_RECORDS TO PROCESS:_

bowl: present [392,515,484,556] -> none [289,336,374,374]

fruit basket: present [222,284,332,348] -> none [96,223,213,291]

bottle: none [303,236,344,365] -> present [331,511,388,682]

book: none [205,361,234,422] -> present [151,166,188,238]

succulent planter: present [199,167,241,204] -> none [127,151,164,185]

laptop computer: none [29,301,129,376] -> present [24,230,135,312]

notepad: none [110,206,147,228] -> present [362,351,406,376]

* * *

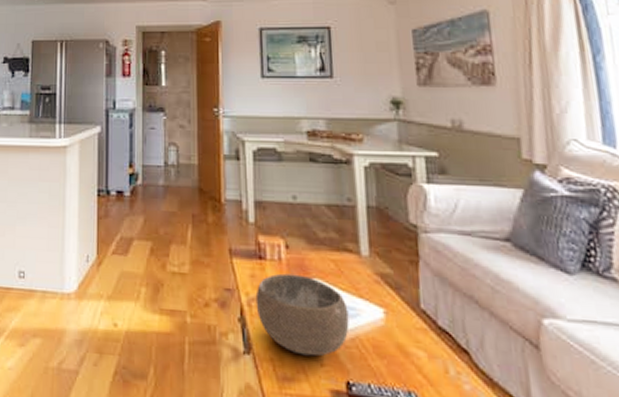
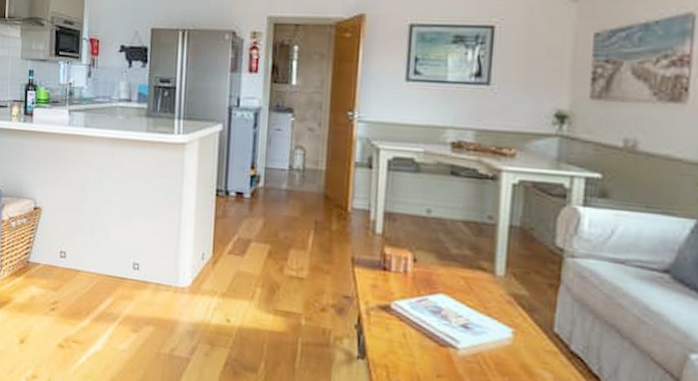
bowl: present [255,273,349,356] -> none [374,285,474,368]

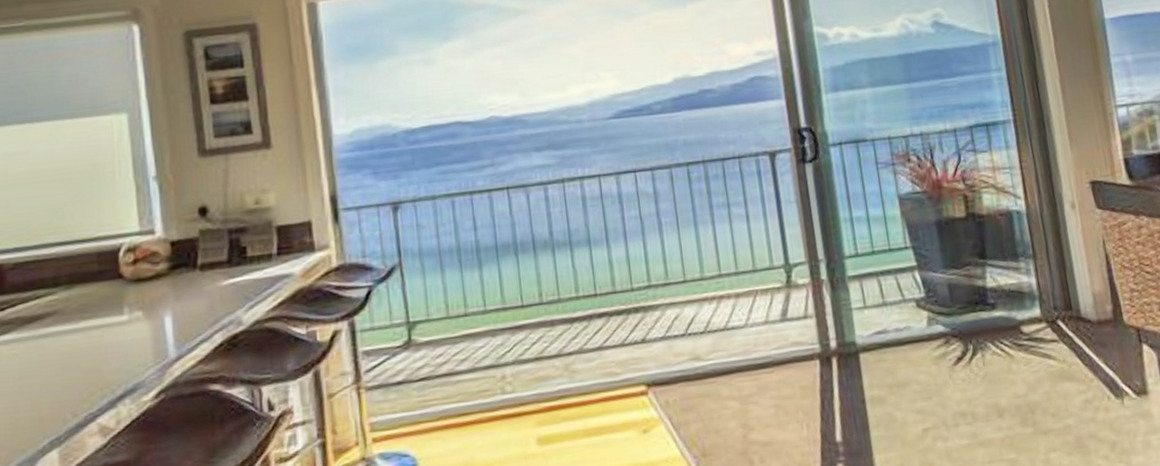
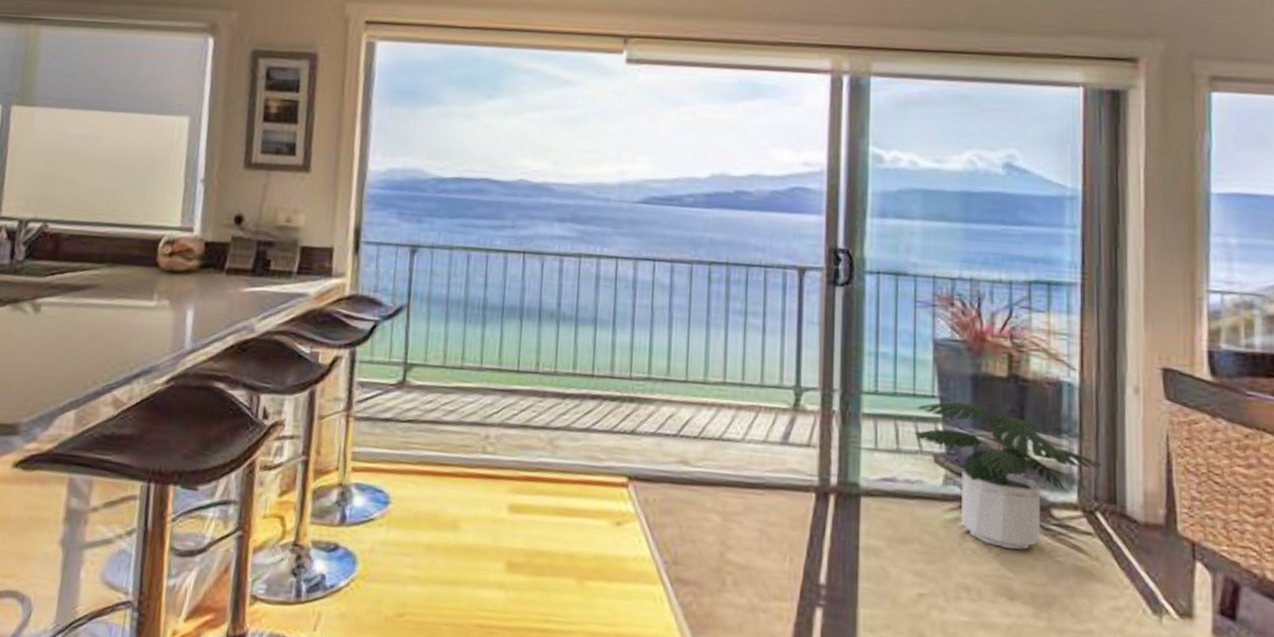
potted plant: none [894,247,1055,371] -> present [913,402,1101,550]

_TASK:_
For this exercise, repeat exactly the lines of the data above from the one with "book: none [205,361,234,422]" down to the one with "notepad: none [110,206,147,228]", both end lines included.

_TASK SOLUTION:_
book: none [205,361,234,422] -> present [151,166,188,238]

succulent planter: present [199,167,241,204] -> none [127,151,164,185]

laptop computer: none [29,301,129,376] -> present [24,230,135,312]

notepad: none [110,206,147,228] -> present [362,351,406,376]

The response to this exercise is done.